Now that sports betting has become possible throughout the USA, the stigma of talking about betting odds and favorites and picks each week in professional golf has been lifted.
The PGA Tour has been an advocate for smartly regulated, legalized sports gambling in jurisdictions that want to pursue it, particularly since the United States Supreme Court declared the Professional and Amateur Sports Protection Act of 1992 as unconstitutional and declaring sports betting is legal in the United States on a state-by-state basis.
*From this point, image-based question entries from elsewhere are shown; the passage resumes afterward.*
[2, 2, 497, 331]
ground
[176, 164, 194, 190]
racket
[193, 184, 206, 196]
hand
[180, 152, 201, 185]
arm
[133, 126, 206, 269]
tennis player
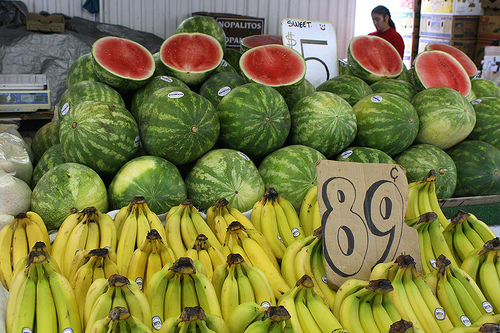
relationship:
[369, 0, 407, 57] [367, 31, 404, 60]
man wearing red shirt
As a result of the SCOTUS ruling and resulting work by state governments to legalize sports betting, more places the PGA Tour competes each season will have legal sports wagering through online apps and in person. The PGA Tour plans to take advantage of that roll out by supporting mobile golf betting at PGA Tour events where sports betting is legal.
"It's all about engagement," said PGA Tour commissioner Jay Monahan to the AFP ahead of the Zozo Championship in Japan.
"When done right, it gives fans the opportunity to engage with your sport over a longer period of time and have more interest in what's happening across the entire player field."
The PGA Tour also plans on rolling out gambling-related information and content in their productions in 2020.
For Monahan, the thought process is simple: getting in front of potential issues by creating the PGA Tour's own product.
"As it is becoming legalized by state in the US, you can either participate or not, and we feel smarter to be participating... versus let others control it," he said.
For the European Tour, gambling has long been a part of life, with sports betting prolific throughout much of Europe. In fact, gambling companies have become title sponsors of European Tour events, including the British Masters event.
Monahan is confident the work the Tour has done with data partner IMG Arena and sports-betting integrity firms will help them do as well as the European Tour has in keeping any negative influence out of pro golf outcomes.
"It's legalized in a lot of international markets and we've put the right systems in place," Monahan said, "both in terms of an integrity program and monitoring activity."
The PGA Tour has stops in Nevada, New York, New Jersey, Mississippi and Illinois, all of which have legal sports gaming in some fashion or are working toward it. On top of those states, the Korn Ferry Tour and PGA Tour Champions are in Oregon, Indiana, Iowa, Tennessee and North Carolina. It's unclear if sportsbooks in states with the Korn Ferry Tour and PGA Tour Champions would offer odds on those events.
NOTE: The original version of this article asserted, as suggested in the AFP piece, that the PGA Tour would roll-out on-site golf betting at tournaments where sports betting is legal, starting in 2020. That is not the case.